Well, like I said a while ago, it was supposed to snow, and it did snow, and a lot, too. The guy I live with was fairly grumpy, because he said we had already had a blizzard, and two in one spring was a bit much, but then it all melted. I didn’t really get to go on my walks; we just sort of walked down the street and then turned around, and so the guy I live with promised me I could go to Day Care two days last week, which I got to do, and it was a lot of fun. I got two good report cards.
The guy I live with went to visit his friend while I was at Day Care, so it worked out really well for both of us. Then I was all super-exhausted yesterday, and so didn’t even mind that I was left alone because there was a plant sale that had to be gone to, and so, was. And then also today there was more plant sale, and so he left for a while. (I happen to know that his friend was there yesterday evening and today, as well, and so that’s why he was gone so long. And he got plants.)

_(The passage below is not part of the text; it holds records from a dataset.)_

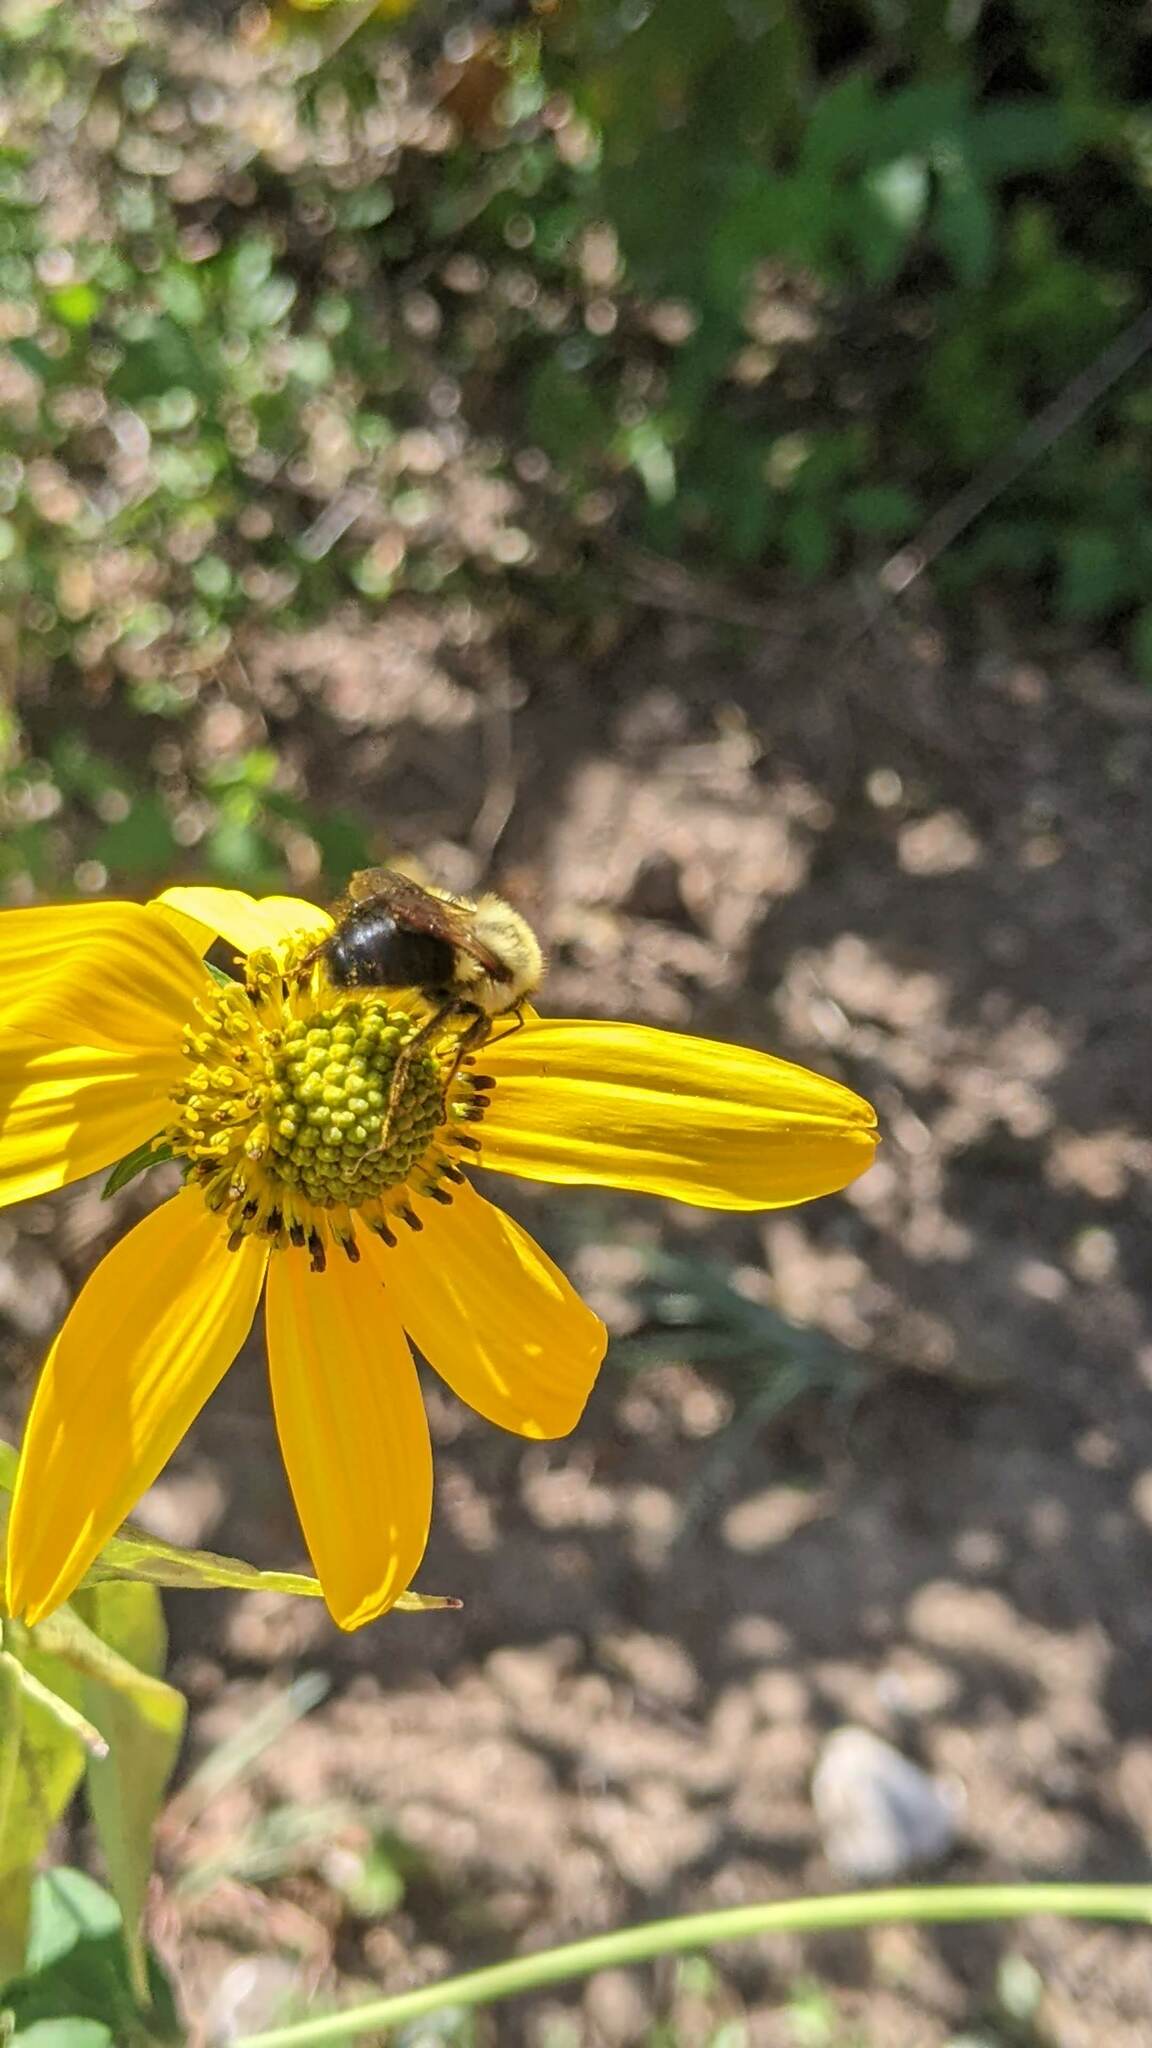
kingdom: Animalia
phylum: Arthropoda
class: Insecta
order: Hymenoptera
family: Apidae
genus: Bombus
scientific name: Bombus impatiens
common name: Common eastern bumble bee
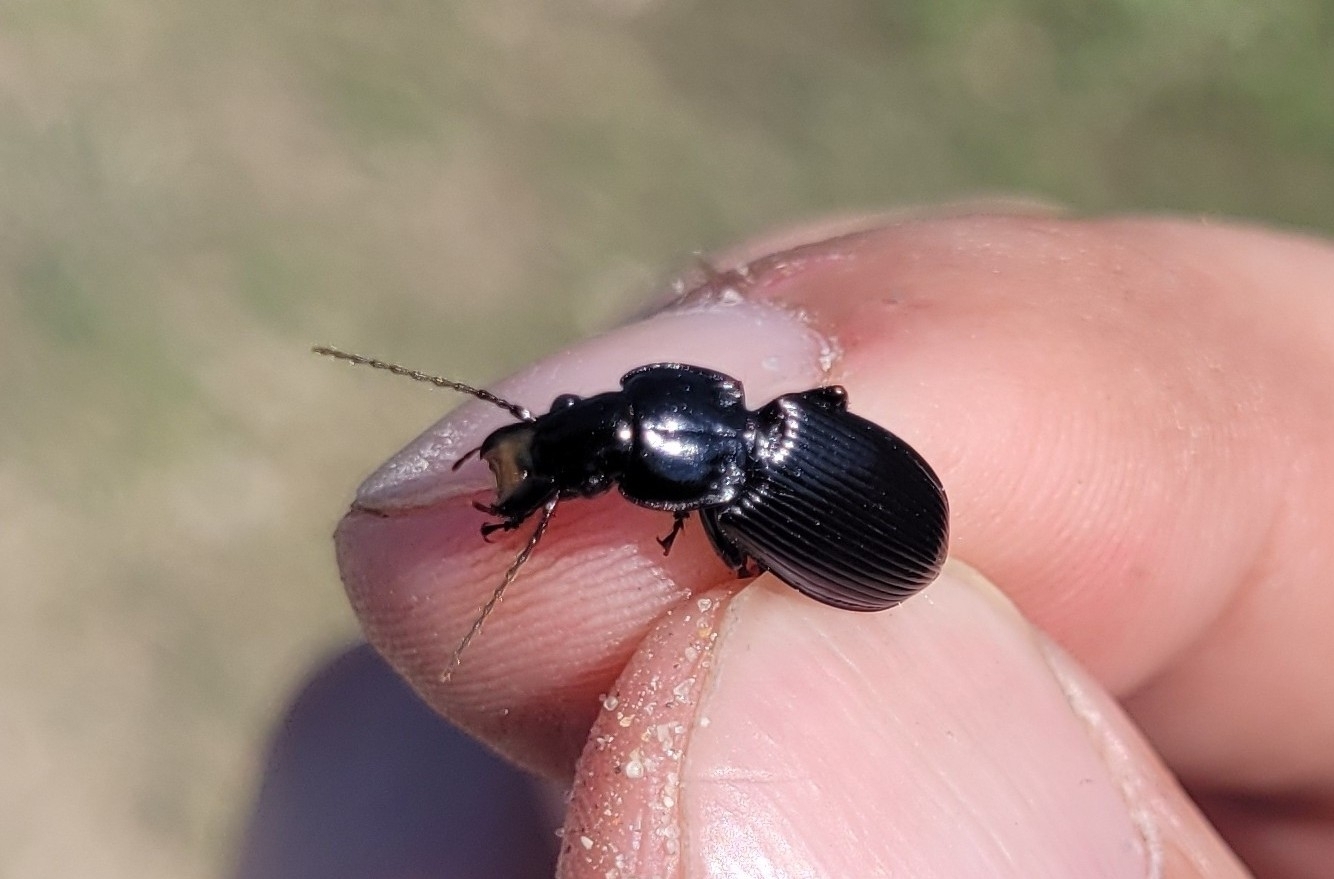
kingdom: Animalia
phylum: Arthropoda
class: Insecta
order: Coleoptera
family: Carabidae
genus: Pterostichus
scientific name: Pterostichus melanarius
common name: European dark harp ground beetle
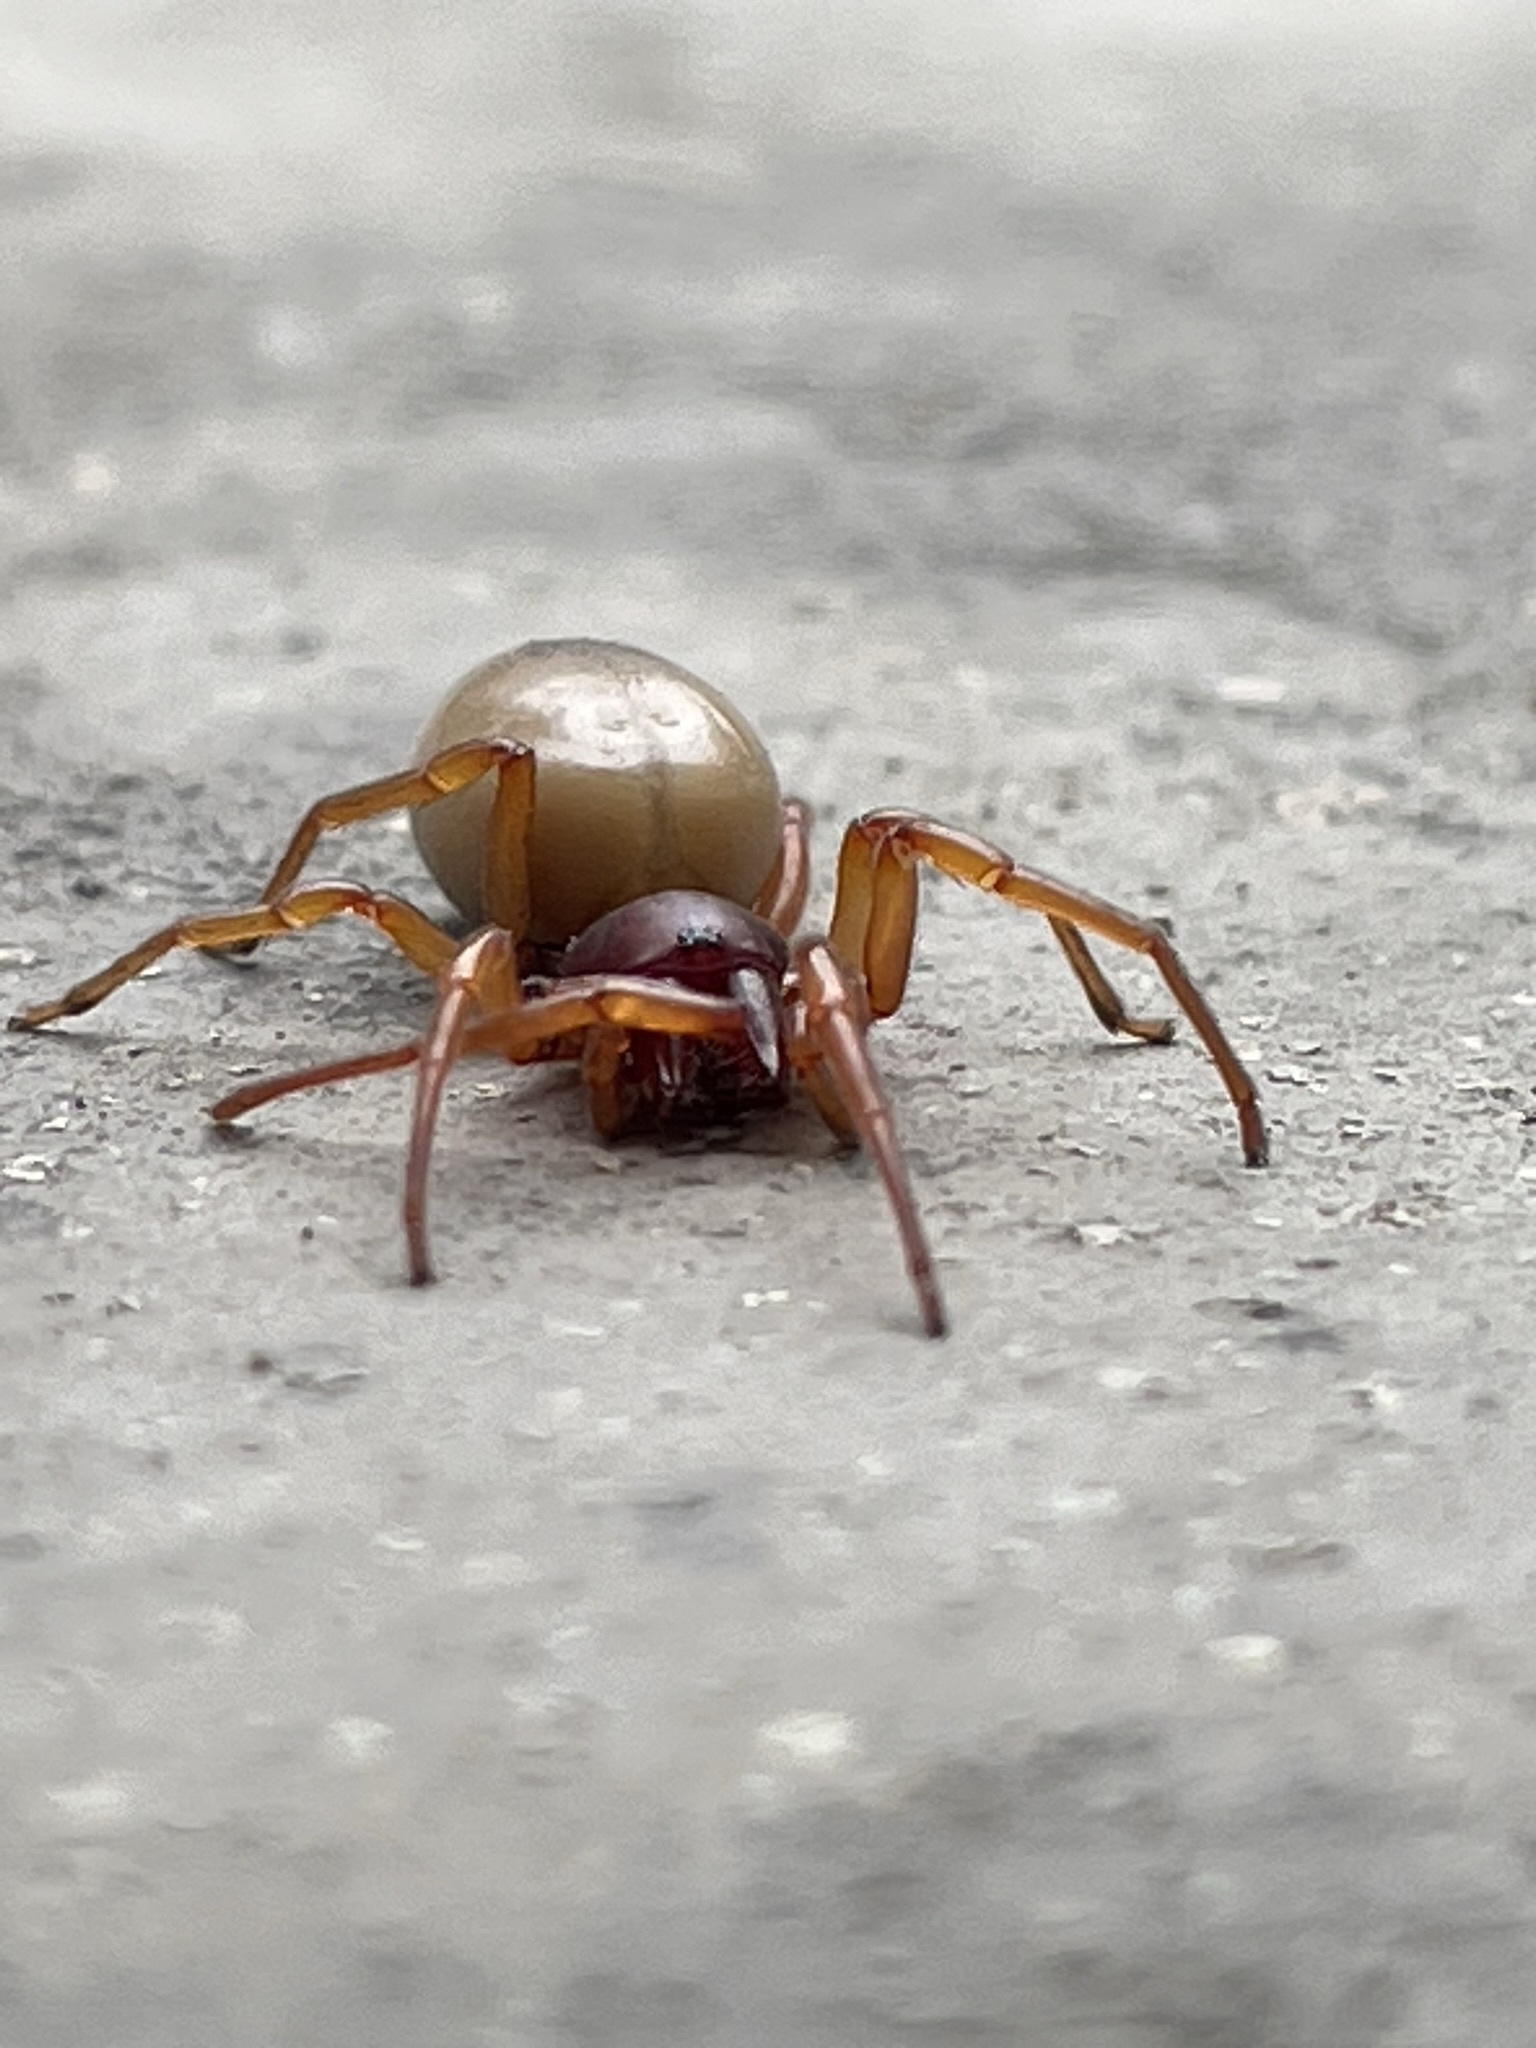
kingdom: Animalia
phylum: Arthropoda
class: Arachnida
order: Araneae
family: Dysderidae
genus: Dysdera
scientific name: Dysdera crocata
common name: Woodlouse spider
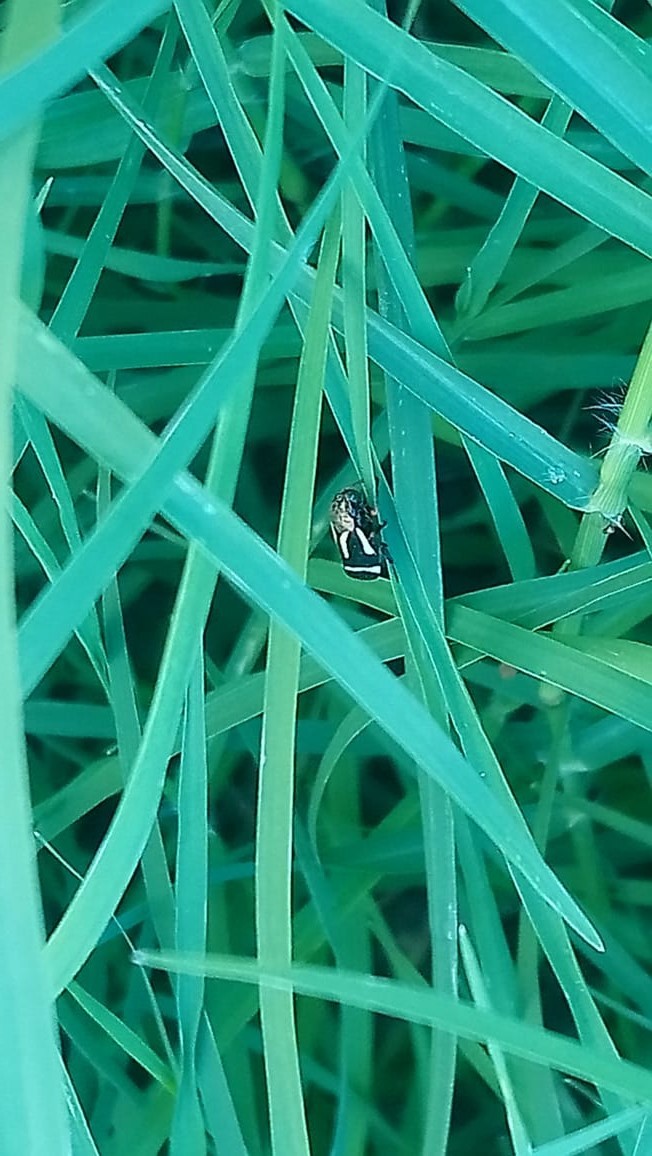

There are aubrietas in the rock garden.And Gentiana verna in a trough. It’s blue, as you can see. I can see blue, too. (Yes, there’s a dandelion. We have lots of those.)And, of course, now, I get to go on my walks again. There’s water in the canal now. The wild plums, Prunus americana, are flowering. The guy I live with says the plums make a very good jam, but the birds usually get them first. The flowers smell good.
When we started back, to walk down the creek path, a crow flew away from the top of a tree. That was kind of interesting. Down the creek path, things are different. The guy I live with said that a “bunch of loons” decided to mow down the native willows (probably Salix exigua, the coyote willow) along the creek. Lots of birds lived in the willows along the creek. You can see what’s left of the willows, and you can also see thousands of poison hemlock plants (Conium maculatum) springing up everywhere. “Cutting down native willows so that poison hemlock can move in”, he said.
The trees are also willows, but a different kind. The guy I live with, who doesn’t know willows, say they might be the native Salix amygdaloides. The really spooky one is just to left of center in the picture, but with all the willows by the creek mowed down, it’s not so spooky any more.After all that, I had to go wading.And then I needed to go again. I think someone was living in the bank, right where I was looking. I couldn’t be sure, though.
Well, that’s about it. Oh, wait. Late last night, there was this terrific noise outside, and the guy I live with had to check it out.
I didn’t get to go outside until a little later, when everything was quiet. I think I’ll leave you on that kind of eerie note.